Toutefois, Carrier a tenu à donner crédit aux attaquants de l’équipe qui, récemment, pointent beaucoup plus le bout de leur nez devant le filet adverse.
«Ça nous donne un gros avantage», a-t-il souligné.
«C’est le genre de chose qui te fait gagner des matchs. Surtout en séries éliminatoires quand le jeu devient serré, qu’il n’y a plus tellement d’espace et de temps, a fait valoir Zachary Bolduc.
«On se prépare un peu en développant cette mentalité-là de séries», a-t-il poursuivi.
Des appuis de partout
D’ailleurs, mardi soir, c’était encore plus flagrant. Comme si le message avait fini par passer.

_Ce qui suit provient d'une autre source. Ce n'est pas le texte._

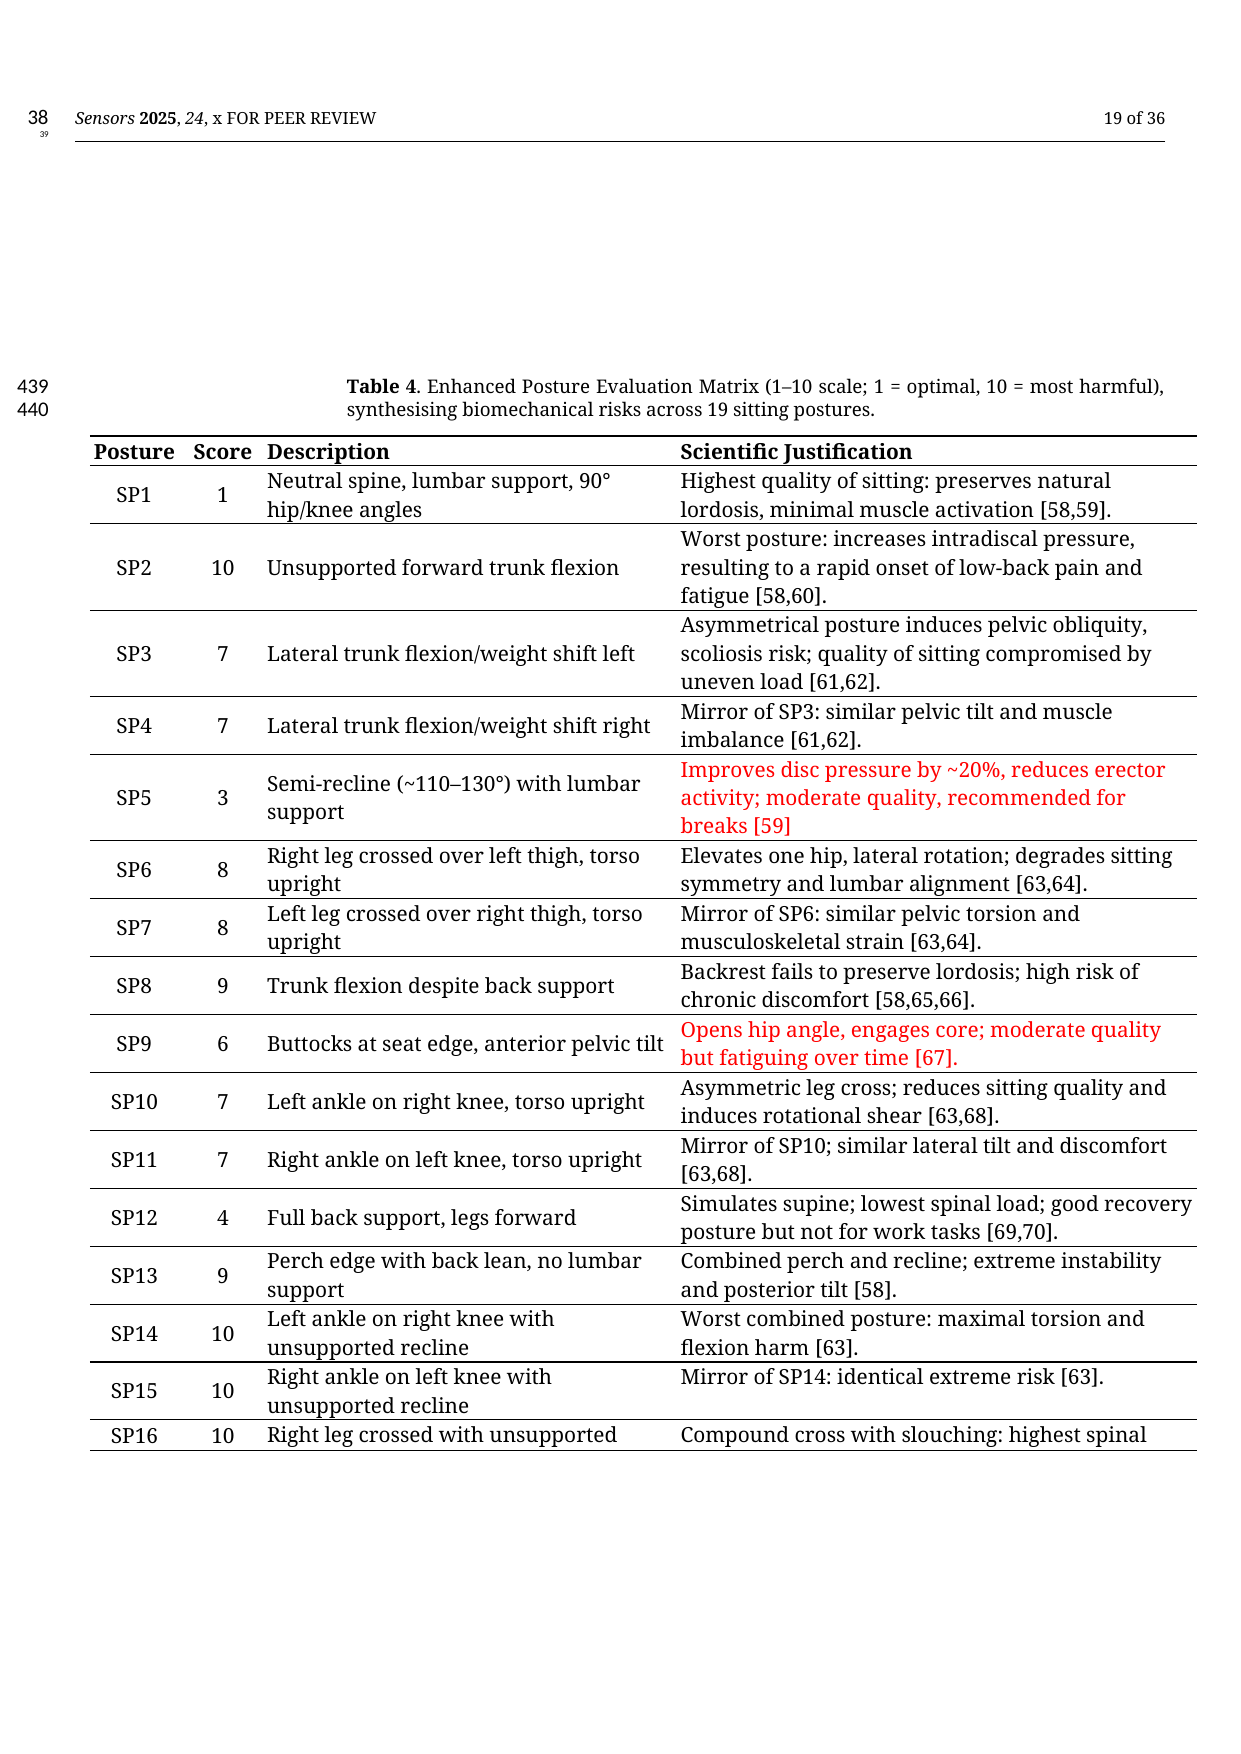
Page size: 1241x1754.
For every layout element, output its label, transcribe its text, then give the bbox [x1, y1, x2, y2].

«Hier [mardi], nos défenseurs ont fait tout un travail pour amener des rondelles au filet, a mentionné Bolduc. De notre côté, on a mis de la circulation, ce qui a donné des résultats. C’est ce genre de but qu’on peut créer avec nos défenseurs.»
Un type de but supplémentaire, puisque l’éventail d’habiletés des arrières du Tricolore est plus large qu'un simple placement de rondelles au filet.
«Ils ont tellement de talent qu’ils peuvent se joindre à l’attaque à n’importe quel moment. Oui, ils le font en zone offensive, mais ils le font également en contre-attaque, ce qui permet d’obtenir des surnombres», a louangé Bolduc.
Le genre d’appui qui rend le Canadien dangereux sur la totalité de la surface de la zone adverse.